Work and training demonstration programs for noncustodial parents

The Secretary of HHS is required to grant waivers to up to five States to allow them to provide services to noncustodial parents under the JOBS program. No new power is granted to the States to require participation by noncustodial parents.

Data collection and reporting

The Secretary of HHS is required to collect and maintain State-by-State statistics on paternity establishment, location of absent parent for the purpose of establishing a support obligation, enforcement of a child support obligation, and location of absent parents for the purpose of enforcing or modifying an established obligation.

Use of Social Security number

Each State must, in the administration of any law involving the issuance of a birth certificate, require each parent to furnish his or her Social Security number (SSN), unless the State finds good cause for not requiring the parent to furnish it. The SSN shall appear in the birth record but not on the birth certificate, and the use of the SSN obtained through the birth record is restricted to child support enforcement purposes, except under certain circumstances.

Notification of support collected

Each State is required to inform families receiving AFDC of the amount of support collected on their behalf on a monthly basis, rather than annually as provided under prior law. States may provide quarterly notification if the Secretary of HHS determines that monthly reporting imposes an unreasonable administrative burden. This provision is effective 4 years after the date of enactment. The Medicaid transition benefit in child support cases is extended from October 1, 1988 to October 1, 1989.

1989

Public Law 101–239, the Omnibus Budget Reconciliation Act of 1989, made permanent the requirement that Medicaid benefits continue for 4 months after a family loses AFDC eligibility as a result of collection of child support payments.

1990

Public Law 101–508, the Omnibus Budget Reconciliation Act of 1990, permanently extended the Federal provision that allows States to ask the IRS to collect child support arrearages of at least $500 out of income tax refunds otherwise due to noncustodial parents. The minor child restriction is eliminated for adults with a current support order who are disabled, as defined under OASDI or SSI. The IRS offset can be used for spousal support when spousal and child support are included in the same support order. The life of the Interstate Child Support Commission was extended from July 1, 1991 to July 1, 1992, and the Commission was required to submit its report no later than May 1, 1992. The Commission was allowed to hire its own staff.

1992

Public Law 102–521, the Child Support Recovery Act of 1992, imposed a Federal criminal penalty for the willful failure to pay a past due child support obligation with respect to a child who resides in another State that has remained unpaid for longer than a year or is greater than $5,000. For the first conviction the penalty is a fine of up to $5,000, imprisonment for not more than 6 months, or both; for a second conviction, the penalty is a fine of not more than $250,000, imprisonment for up to 2 years, or both.

Public Law 102–537, the Ted Weiss Child Support Enforcement Act of 1992, amended the Fair Credit Reporting Act to require report information on child support delinquencies provided by or verified by State or local child support agencies, which antedates the report by 7 years.

1993

Public Law 103–66, the Omnibus Budget Reconciliation Act of 1993, increased the percentage of children, from 50 to 75, for whom the State must establish paternity and required States to adopt laws requiring civil procedures to voluntarily acknowledge paternity (including hospital-based programs). The act also required States to adopt laws to ensure the compliance of health insurers and employers in carrying out court or administrative orders for medical child support and included a provision that forbids health insurers to deny coverage to children who are not living with the covered individual or who were born outside marriage.

Activity list =
• a. Name each public law in the child support law summary, with its number and its title.
• b. Answer these from the child support law summary:
(i) Up to how many States can the Secretary of HHS grant waivers to serve noncustodial parents under the JOBS program?
(ii) For how many months do Medicaid benefits continue after a family loses AFDC eligibility because of child support collection?
(iii) What did the 1993 act raise the percentage of children needing paternity established to?
• c. From the child support law summary, return word for word the part that begins at the words "Data collection and" and ends after the words "under certain circumstances.".

Provided information =
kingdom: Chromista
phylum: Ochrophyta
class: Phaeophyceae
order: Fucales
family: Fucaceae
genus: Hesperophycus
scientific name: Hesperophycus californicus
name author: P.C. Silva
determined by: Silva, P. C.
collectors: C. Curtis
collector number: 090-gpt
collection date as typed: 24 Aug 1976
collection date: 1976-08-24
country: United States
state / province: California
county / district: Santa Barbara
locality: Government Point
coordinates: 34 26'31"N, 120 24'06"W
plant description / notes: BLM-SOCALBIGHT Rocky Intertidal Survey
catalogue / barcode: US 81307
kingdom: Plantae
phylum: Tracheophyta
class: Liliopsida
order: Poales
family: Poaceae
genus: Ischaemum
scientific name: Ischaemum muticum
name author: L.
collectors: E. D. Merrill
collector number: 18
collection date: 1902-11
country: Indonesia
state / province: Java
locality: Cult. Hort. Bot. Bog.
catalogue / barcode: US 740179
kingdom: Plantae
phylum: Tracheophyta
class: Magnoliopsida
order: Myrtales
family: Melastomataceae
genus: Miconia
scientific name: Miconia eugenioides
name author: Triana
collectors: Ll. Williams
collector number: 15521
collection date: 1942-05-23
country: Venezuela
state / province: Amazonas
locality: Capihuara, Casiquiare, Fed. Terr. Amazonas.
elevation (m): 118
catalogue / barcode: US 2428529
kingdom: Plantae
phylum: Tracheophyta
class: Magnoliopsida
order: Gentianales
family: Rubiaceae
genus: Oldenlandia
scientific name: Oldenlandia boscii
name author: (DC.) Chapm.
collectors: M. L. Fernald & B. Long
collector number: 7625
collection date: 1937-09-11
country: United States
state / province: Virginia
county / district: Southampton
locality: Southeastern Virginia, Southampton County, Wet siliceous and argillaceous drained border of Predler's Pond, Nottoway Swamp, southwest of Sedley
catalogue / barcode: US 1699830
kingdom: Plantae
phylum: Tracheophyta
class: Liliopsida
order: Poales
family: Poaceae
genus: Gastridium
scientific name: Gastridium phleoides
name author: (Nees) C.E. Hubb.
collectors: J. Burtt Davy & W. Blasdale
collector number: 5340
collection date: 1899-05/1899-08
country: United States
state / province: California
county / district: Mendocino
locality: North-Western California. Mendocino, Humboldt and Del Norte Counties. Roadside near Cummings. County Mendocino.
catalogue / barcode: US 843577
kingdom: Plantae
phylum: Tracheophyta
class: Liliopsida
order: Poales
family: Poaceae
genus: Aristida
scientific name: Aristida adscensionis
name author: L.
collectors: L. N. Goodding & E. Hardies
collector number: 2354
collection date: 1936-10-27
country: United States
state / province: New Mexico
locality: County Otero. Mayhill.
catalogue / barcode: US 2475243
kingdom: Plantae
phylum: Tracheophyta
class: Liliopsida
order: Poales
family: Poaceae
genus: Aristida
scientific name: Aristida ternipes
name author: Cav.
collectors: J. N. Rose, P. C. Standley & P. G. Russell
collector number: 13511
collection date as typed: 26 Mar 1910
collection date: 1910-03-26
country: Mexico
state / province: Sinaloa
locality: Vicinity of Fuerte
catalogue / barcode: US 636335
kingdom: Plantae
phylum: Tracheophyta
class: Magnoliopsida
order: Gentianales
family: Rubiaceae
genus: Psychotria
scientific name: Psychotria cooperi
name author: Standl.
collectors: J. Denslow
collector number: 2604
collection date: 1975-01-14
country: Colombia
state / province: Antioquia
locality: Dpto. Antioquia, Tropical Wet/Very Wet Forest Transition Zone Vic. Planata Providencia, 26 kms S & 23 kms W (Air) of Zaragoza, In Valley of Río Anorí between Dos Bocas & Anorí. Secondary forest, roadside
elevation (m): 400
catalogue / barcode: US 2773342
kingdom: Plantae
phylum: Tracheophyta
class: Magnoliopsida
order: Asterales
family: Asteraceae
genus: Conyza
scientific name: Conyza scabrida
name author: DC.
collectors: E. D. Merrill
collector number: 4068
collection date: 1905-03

Answers given =
• a.
Public Law 101–239, the Omnibus Budget Reconciliation Act of 1989
Public Law 101–508, the Omnibus Budget Reconciliation Act of 1990
Public Law 102–521, the Child Support Recovery Act of 1992
Public Law 102–537, the Ted Weiss Child Support Enforcement Act of 1992
Public Law 103–66, the Omnibus Budget Reconciliation Act of 1993

• b.
(i) Five
(ii) 4 months
(iii) 75 percent

• c.
Data collection and reporting

The Secretary of HHS is required to collect and maintain State-by-State statistics on paternity establishment, location of absent parent for the purpose of establishing a support obligation, enforcement of a child support obligation, and location of absent parents for the purpose of enforcing or modifying an established obligation.

Use of Social Security number

Each State must, in the administration of any law involving the issuance of a birth certificate, require each parent to furnish his or her Social Security number (SSN), unless the State finds good cause for not requiring the parent to furnish it. The SSN shall appear in the birth record but not on the birth certificate, and the use of the SSN obtained through the birth record is restricted to child support enforcement purposes, except under certain circumstances.